--- Task directions ---
Among the records below, find the line that has "11: (75, 113, 4.44)"; from there, give the lines again exactly, and stop after the line that has "22: (212, 125, 3.19)".

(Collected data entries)
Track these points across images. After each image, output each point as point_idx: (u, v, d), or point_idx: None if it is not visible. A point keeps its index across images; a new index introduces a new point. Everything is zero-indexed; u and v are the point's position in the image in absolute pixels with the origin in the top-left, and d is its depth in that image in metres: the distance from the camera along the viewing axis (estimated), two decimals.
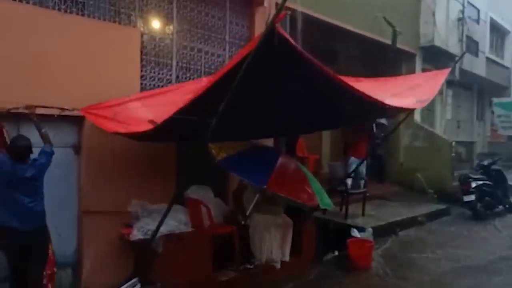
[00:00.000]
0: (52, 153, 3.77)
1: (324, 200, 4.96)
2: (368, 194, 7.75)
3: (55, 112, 4.14)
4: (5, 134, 3.89)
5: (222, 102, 3.08)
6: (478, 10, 15.04)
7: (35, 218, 3.61)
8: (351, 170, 7.32)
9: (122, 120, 4.06)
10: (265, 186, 4.30)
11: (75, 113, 4.44)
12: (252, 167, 4.54)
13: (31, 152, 3.66)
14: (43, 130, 3.83)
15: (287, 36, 2.91)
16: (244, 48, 3.17)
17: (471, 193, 8.49)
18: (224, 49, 6.22)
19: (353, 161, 7.56)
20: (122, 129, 3.99)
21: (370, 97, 3.87)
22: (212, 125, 3.19)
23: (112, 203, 4.66)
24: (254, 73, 2.91)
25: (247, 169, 4.53)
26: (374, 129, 9.02)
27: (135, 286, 4.08)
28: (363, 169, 7.78)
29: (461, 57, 9.71)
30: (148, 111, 4.17)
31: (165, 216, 4.14)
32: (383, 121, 8.40)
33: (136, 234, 4.52)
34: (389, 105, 4.24)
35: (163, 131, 3.73)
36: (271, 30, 2.71)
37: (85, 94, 4.53)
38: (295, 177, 4.87)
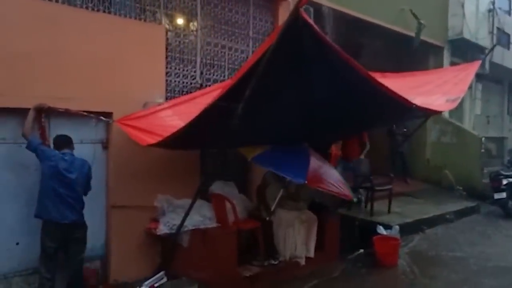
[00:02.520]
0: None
1: (352, 193, 4.96)
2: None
3: (92, 116, 4.40)
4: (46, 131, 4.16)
5: (246, 97, 3.07)
6: (510, 1, 14.53)
7: (73, 212, 3.77)
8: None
9: (155, 131, 4.12)
10: (305, 181, 4.26)
11: (104, 109, 4.55)
12: (287, 162, 4.52)
13: (70, 143, 4.01)
14: None
15: (311, 21, 2.86)
16: (268, 39, 3.13)
17: (502, 190, 8.27)
18: (248, 45, 6.20)
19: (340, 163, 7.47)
20: (153, 140, 4.05)
21: (398, 94, 3.76)
22: (238, 113, 3.15)
23: (139, 198, 4.73)
24: (278, 63, 2.87)
25: (283, 164, 4.50)
26: (394, 126, 8.83)
27: (161, 279, 4.14)
28: (359, 167, 7.47)
29: (492, 49, 9.40)
30: (180, 119, 4.16)
31: (189, 210, 4.19)
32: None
33: (162, 229, 4.59)
34: (418, 106, 4.10)
35: (190, 136, 3.78)
36: (295, 15, 2.67)
37: (112, 90, 4.64)
38: (328, 172, 4.84)
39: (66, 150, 3.92)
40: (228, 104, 3.17)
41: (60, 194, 3.72)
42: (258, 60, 2.91)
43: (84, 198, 4.00)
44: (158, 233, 4.59)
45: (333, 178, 4.71)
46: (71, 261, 3.91)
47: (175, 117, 4.36)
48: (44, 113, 4.09)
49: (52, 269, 3.84)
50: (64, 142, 3.97)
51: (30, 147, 3.83)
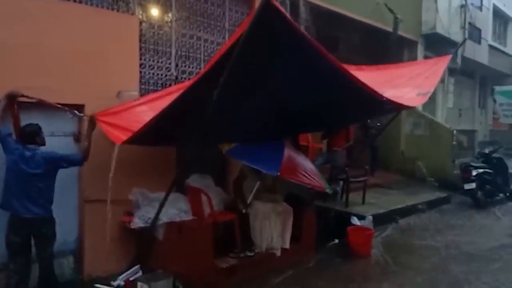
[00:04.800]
0: (75, 162, 4.06)
1: (326, 185, 5.03)
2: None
3: (66, 109, 4.25)
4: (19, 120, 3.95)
5: (221, 83, 3.05)
6: None
7: (37, 206, 3.65)
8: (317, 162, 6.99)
9: (130, 127, 4.01)
10: (278, 173, 4.34)
11: (75, 101, 4.44)
12: (261, 155, 4.57)
13: (37, 135, 3.79)
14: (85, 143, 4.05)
15: (283, 9, 2.86)
16: (239, 28, 3.11)
17: (472, 181, 8.50)
18: (224, 37, 6.15)
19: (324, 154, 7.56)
20: (128, 135, 3.96)
21: (369, 87, 3.81)
22: (213, 100, 3.12)
23: (113, 192, 4.65)
24: (252, 50, 2.86)
25: (256, 157, 4.55)
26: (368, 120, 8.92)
27: (136, 273, 4.11)
28: (335, 159, 7.39)
29: (462, 43, 9.64)
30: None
31: (163, 202, 4.16)
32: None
33: (137, 222, 4.55)
34: (389, 99, 4.16)
35: (164, 130, 3.73)
36: (266, 2, 2.66)
37: (84, 82, 4.54)
38: (301, 163, 4.90)
39: (30, 146, 3.72)
40: (203, 92, 3.15)
41: (22, 188, 3.59)
42: (232, 45, 2.90)
43: (56, 193, 3.85)
44: (132, 227, 4.55)
45: (306, 170, 4.78)
46: (40, 257, 3.81)
47: (151, 113, 4.28)
48: (16, 101, 3.93)
49: (22, 263, 3.71)
50: (30, 134, 3.77)
51: None
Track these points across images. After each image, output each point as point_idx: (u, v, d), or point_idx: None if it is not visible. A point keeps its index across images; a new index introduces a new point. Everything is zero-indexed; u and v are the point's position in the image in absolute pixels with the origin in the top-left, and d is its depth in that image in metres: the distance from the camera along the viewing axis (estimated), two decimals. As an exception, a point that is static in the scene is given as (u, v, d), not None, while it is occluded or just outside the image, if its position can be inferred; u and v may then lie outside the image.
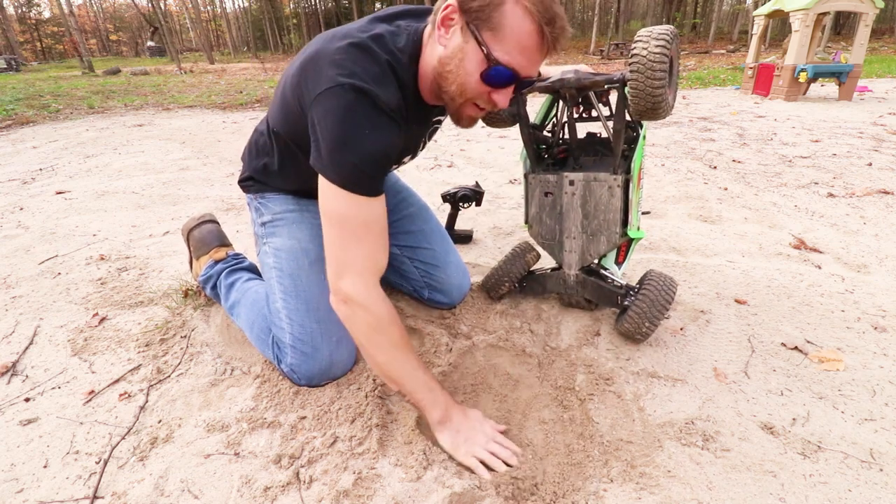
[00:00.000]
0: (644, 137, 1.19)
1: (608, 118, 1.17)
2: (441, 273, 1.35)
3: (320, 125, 0.84)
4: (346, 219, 0.87)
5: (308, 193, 1.19)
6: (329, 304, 1.11)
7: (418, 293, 1.41)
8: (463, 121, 0.94)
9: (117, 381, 1.15)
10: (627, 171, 1.15)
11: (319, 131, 0.85)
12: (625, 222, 1.19)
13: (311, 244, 1.17)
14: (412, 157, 1.15)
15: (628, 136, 1.23)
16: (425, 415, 0.95)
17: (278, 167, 1.15)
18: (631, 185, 1.15)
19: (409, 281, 1.40)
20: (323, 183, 0.87)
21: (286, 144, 1.08)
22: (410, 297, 1.46)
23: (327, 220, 0.89)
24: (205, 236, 1.49)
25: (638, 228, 1.24)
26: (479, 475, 0.87)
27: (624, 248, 1.34)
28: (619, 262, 1.35)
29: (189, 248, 1.52)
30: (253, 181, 1.23)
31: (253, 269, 1.42)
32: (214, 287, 1.39)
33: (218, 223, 1.57)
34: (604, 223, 1.20)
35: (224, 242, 1.51)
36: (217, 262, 1.43)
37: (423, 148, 1.16)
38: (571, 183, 1.20)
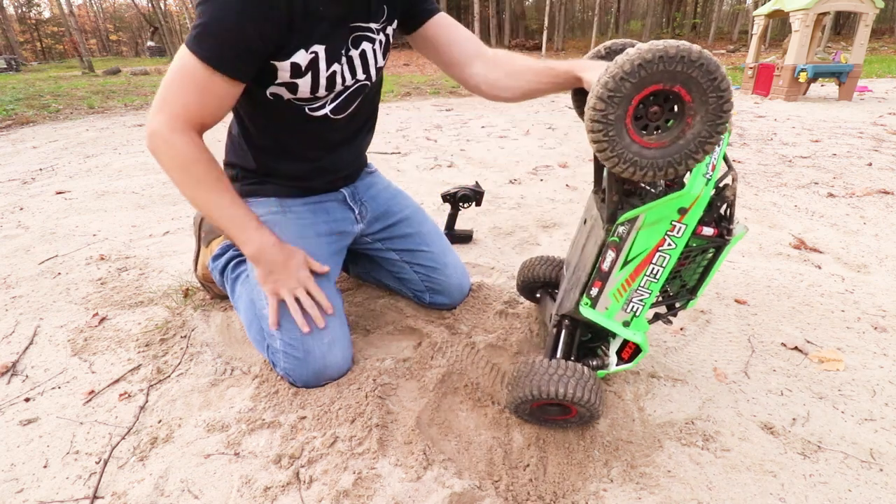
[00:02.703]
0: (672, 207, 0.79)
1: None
2: (440, 275, 1.35)
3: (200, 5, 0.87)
4: (181, 71, 0.89)
5: (286, 176, 1.18)
6: (318, 307, 1.12)
7: (419, 298, 1.41)
8: None
9: (117, 381, 1.15)
10: (609, 224, 0.85)
11: (198, 8, 0.87)
12: (583, 292, 0.93)
13: (299, 244, 1.14)
14: (334, 65, 1.00)
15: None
16: (239, 248, 1.01)
17: (241, 130, 1.15)
18: (613, 257, 0.87)
19: (409, 286, 1.40)
20: (181, 49, 0.90)
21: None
22: (411, 299, 1.46)
23: (168, 73, 0.92)
24: None
25: (626, 324, 0.92)
26: (269, 313, 0.95)
27: (629, 349, 0.99)
28: (623, 359, 1.00)
29: (198, 236, 1.50)
30: (235, 180, 1.22)
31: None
32: (222, 273, 1.38)
33: None
34: (579, 279, 0.94)
35: None
36: (229, 243, 1.42)
37: (357, 66, 1.04)
38: (586, 221, 0.98)
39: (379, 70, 1.14)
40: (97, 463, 0.92)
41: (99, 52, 47.40)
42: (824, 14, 6.21)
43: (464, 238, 1.93)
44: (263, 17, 0.86)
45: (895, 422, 1.00)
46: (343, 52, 1.02)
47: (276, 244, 1.03)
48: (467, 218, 2.17)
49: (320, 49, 0.97)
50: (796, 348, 1.24)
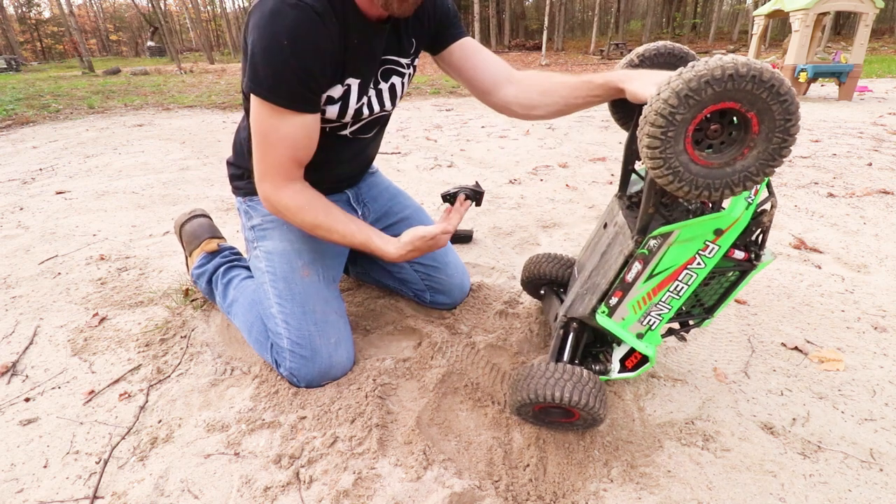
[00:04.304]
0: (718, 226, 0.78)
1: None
2: (441, 274, 1.35)
3: (251, 40, 0.86)
4: (265, 131, 0.93)
5: None
6: (325, 307, 1.13)
7: (420, 297, 1.41)
8: (394, 3, 0.88)
9: (117, 381, 1.15)
10: (640, 236, 0.84)
11: (250, 47, 0.87)
12: (602, 299, 0.92)
13: (304, 245, 1.17)
14: (364, 98, 1.03)
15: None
16: (375, 253, 1.05)
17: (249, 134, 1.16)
18: (639, 269, 0.85)
19: (409, 285, 1.40)
20: (251, 97, 0.91)
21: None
22: (411, 299, 1.46)
23: (252, 129, 0.95)
24: (196, 229, 1.49)
25: (640, 336, 0.92)
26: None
27: (634, 358, 0.99)
28: (626, 367, 1.00)
29: (182, 244, 1.52)
30: (241, 179, 1.23)
31: (249, 267, 1.42)
32: (209, 282, 1.39)
33: (209, 217, 1.57)
34: (597, 285, 0.93)
35: (215, 235, 1.50)
36: (209, 254, 1.42)
37: (385, 98, 1.09)
38: (606, 225, 0.99)
39: (401, 98, 1.16)
40: (97, 463, 0.92)
41: (99, 52, 47.41)
42: (824, 14, 6.21)
43: (464, 238, 1.93)
44: (317, 53, 0.87)
45: (895, 422, 1.00)
46: (372, 84, 1.04)
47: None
48: (467, 218, 2.17)
49: (354, 82, 0.99)
50: (796, 348, 1.24)
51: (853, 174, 2.81)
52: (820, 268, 1.68)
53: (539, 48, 23.71)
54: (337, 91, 0.97)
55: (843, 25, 28.23)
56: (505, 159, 3.35)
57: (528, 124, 4.73)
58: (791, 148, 0.66)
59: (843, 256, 1.76)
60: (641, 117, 0.68)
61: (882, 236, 1.92)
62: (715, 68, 0.61)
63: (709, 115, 0.66)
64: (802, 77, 5.98)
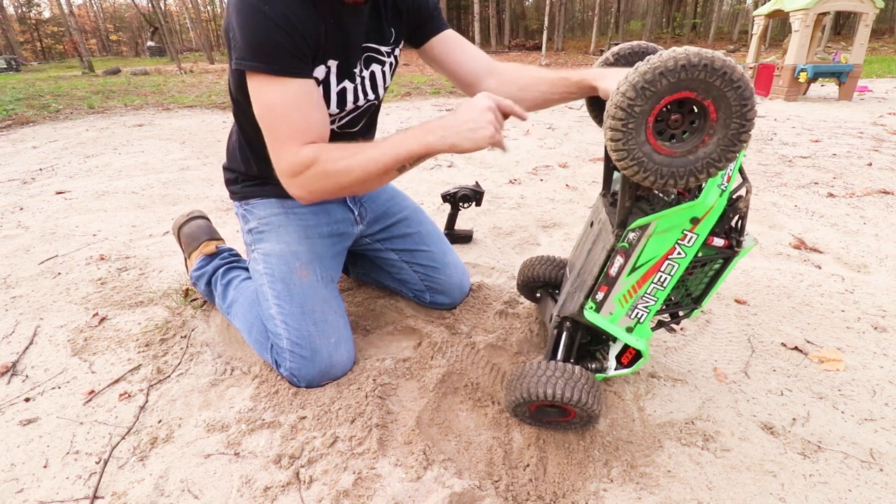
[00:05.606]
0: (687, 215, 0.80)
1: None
2: (440, 274, 1.35)
3: (231, 22, 0.86)
4: (268, 104, 0.89)
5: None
6: (324, 306, 1.13)
7: (419, 297, 1.41)
8: None
9: (117, 381, 1.15)
10: (620, 229, 0.84)
11: (232, 29, 0.86)
12: (588, 295, 0.92)
13: (301, 246, 1.17)
14: (344, 82, 1.01)
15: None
16: (434, 150, 0.87)
17: (242, 135, 1.15)
18: (621, 263, 0.86)
19: (409, 286, 1.40)
20: (247, 78, 0.89)
21: (238, 93, 1.05)
22: (411, 300, 1.46)
23: (257, 114, 0.91)
24: (194, 231, 1.49)
25: (629, 330, 0.93)
26: (503, 148, 0.86)
27: (629, 354, 1.00)
28: (622, 364, 1.01)
29: (181, 246, 1.52)
30: (235, 183, 1.24)
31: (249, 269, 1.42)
32: (209, 284, 1.39)
33: (208, 218, 1.57)
34: (584, 282, 0.94)
35: (214, 237, 1.50)
36: (207, 256, 1.42)
37: (367, 86, 1.07)
38: (593, 224, 0.99)
39: (385, 88, 1.16)
40: (97, 463, 0.92)
41: (99, 52, 47.37)
42: (824, 14, 6.21)
43: (464, 238, 1.93)
44: (295, 13, 0.86)
45: (895, 422, 1.00)
46: (356, 71, 1.04)
47: (442, 117, 0.90)
48: (467, 218, 2.17)
49: (333, 64, 0.98)
50: (796, 348, 1.24)
51: (853, 174, 2.81)
52: (820, 268, 1.68)
53: (539, 48, 23.71)
54: (319, 72, 0.96)
55: (843, 25, 28.24)
56: (505, 159, 3.35)
57: (527, 124, 4.73)
58: (750, 133, 0.67)
59: (843, 256, 1.76)
60: (605, 112, 0.69)
61: (882, 236, 1.92)
62: (668, 59, 0.63)
63: (668, 106, 0.68)
64: (802, 77, 5.98)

--- Response area ---
11: (75, 113, 4.44)
12: (252, 167, 4.54)
13: (31, 152, 3.66)
14: (43, 130, 3.83)
15: (287, 36, 2.91)
16: (244, 48, 3.17)
17: (471, 193, 8.49)
18: (224, 49, 6.22)
19: (353, 161, 7.56)
20: (122, 129, 3.99)
21: (370, 97, 3.87)
22: (212, 125, 3.19)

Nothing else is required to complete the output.